Segment Start: Provided material

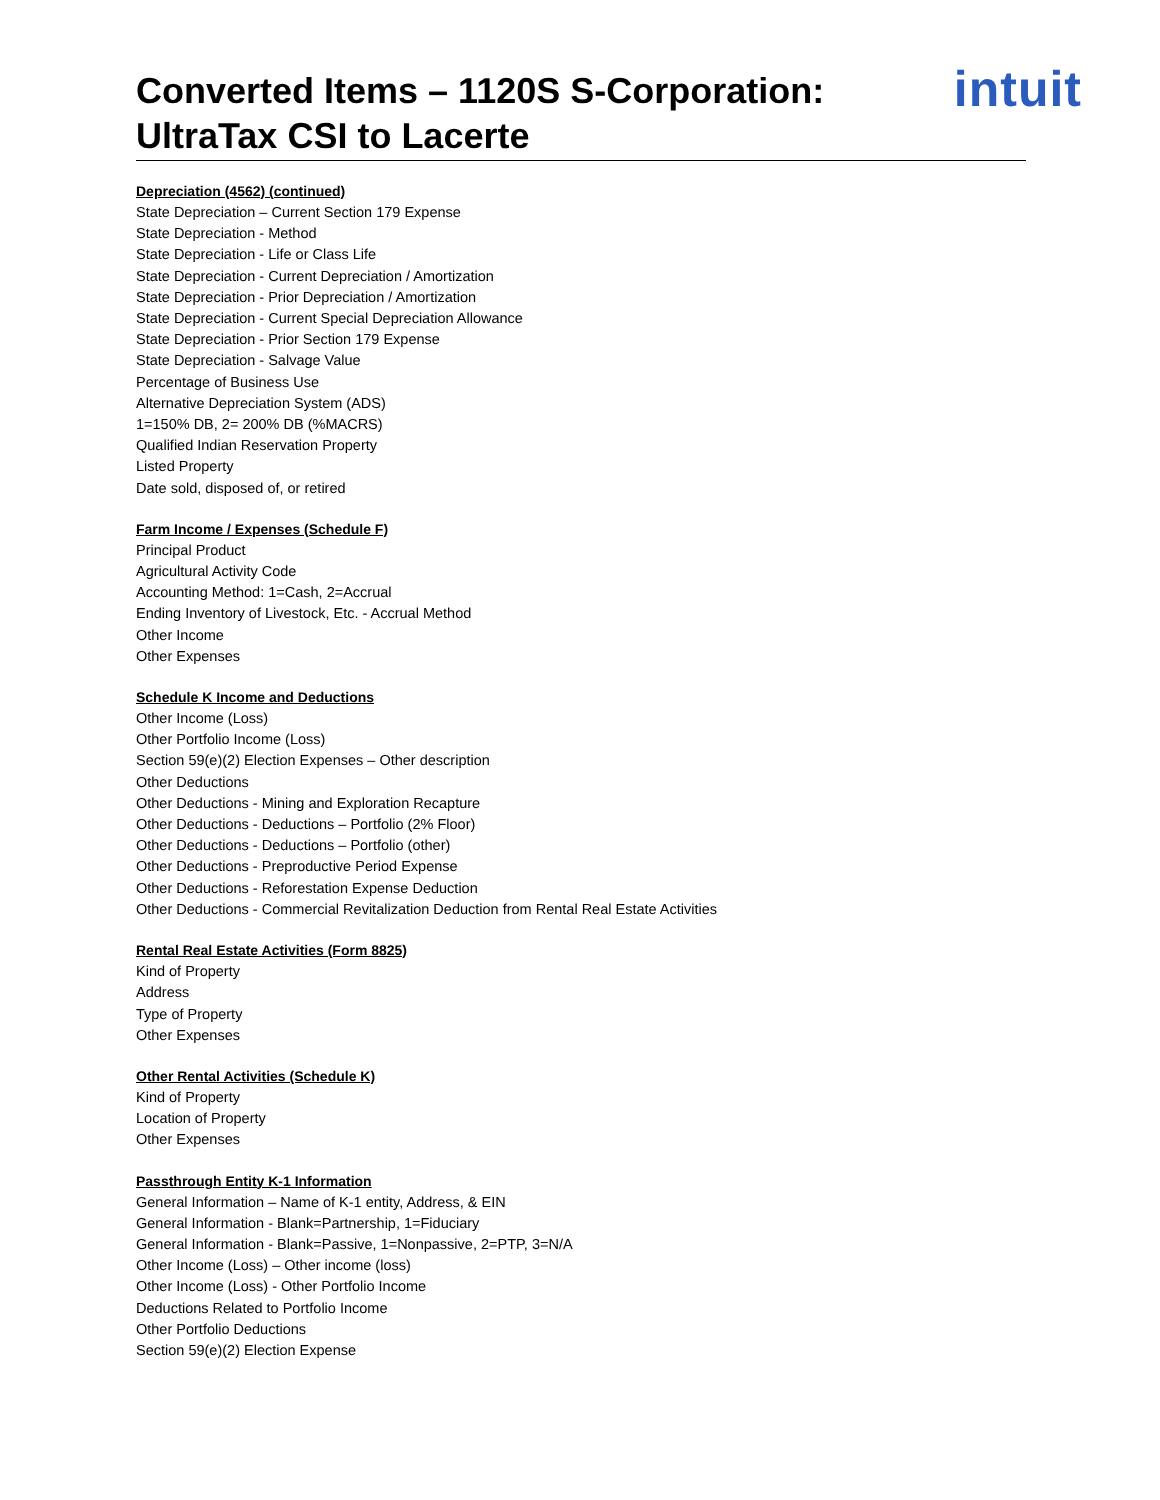Converted Items – 1120S S-Corporation:
UltraTax CSI to Lacerte
intuit
Depreciation (4562) (continued)
State Depreciation – Current Section 179 Expense
State Depreciation - Method
State Depreciation - Life or Class Life
State Depreciation - Current Depreciation / Amortization
State Depreciation - Prior Depreciation / Amortization
State Depreciation - Current Special Depreciation Allowance
State Depreciation - Prior Section 179 Expense
State Depreciation - Salvage Value
Percentage of Business Use
Alternative Depreciation System (ADS)
1=150% DB, 2= 200% DB (%MACRS)
Qualified Indian Reservation Property
Listed Property
Date sold, disposed of, or retired
Farm Income / Expenses (Schedule F)
Principal Product
Agricultural Activity Code
Accounting Method: 1=Cash, 2=Accrual
Ending Inventory of Livestock, Etc. - Accrual Method
Other Income
Other Expenses
Schedule K Income and Deductions
Other Income (Loss)
Other Portfolio Income (Loss)
Section 59(e)(2) Election Expenses – Other description
Other Deductions
Other Deductions - Mining and Exploration Recapture
Other Deductions - Deductions – Portfolio (2% Floor)
Other Deductions - Deductions – Portfolio (other)
Other Deductions - Preproductive Period Expense
Other Deductions - Reforestation Expense Deduction
Other Deductions - Commercial Revitalization Deduction from Rental Real Estate Activities
Rental Real Estate Activities (Form 8825)
Kind of Property
Address
Type of Property
Other Expenses
Other Rental Activities (Schedule K)
Kind of Property
Location of Property
Other Expenses
Passthrough Entity K-1 Information
General Information – Name of K-1 entity, Address, & EIN
General Information - Blank=Partnership, 1=Fiduciary
General Information - Blank=Passive, 1=Nonpassive, 2=PTP, 3=N/A
Other Income (Loss) – Other income (loss)
Other Income (Loss) - Other Portfolio Income
Deductions Related to Portfolio Income
Other Portfolio Deductions
Section 59(e)(2) Election Expense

Segment End: Provided material

## Exercise description
Search the data above for the word "Estate", then gather each line in which it appears.

## Output
Other Deductions - Commercial Revitalization Deduction from Rental Real Estate Activities
Rental Real Estate Activities (Form 8825)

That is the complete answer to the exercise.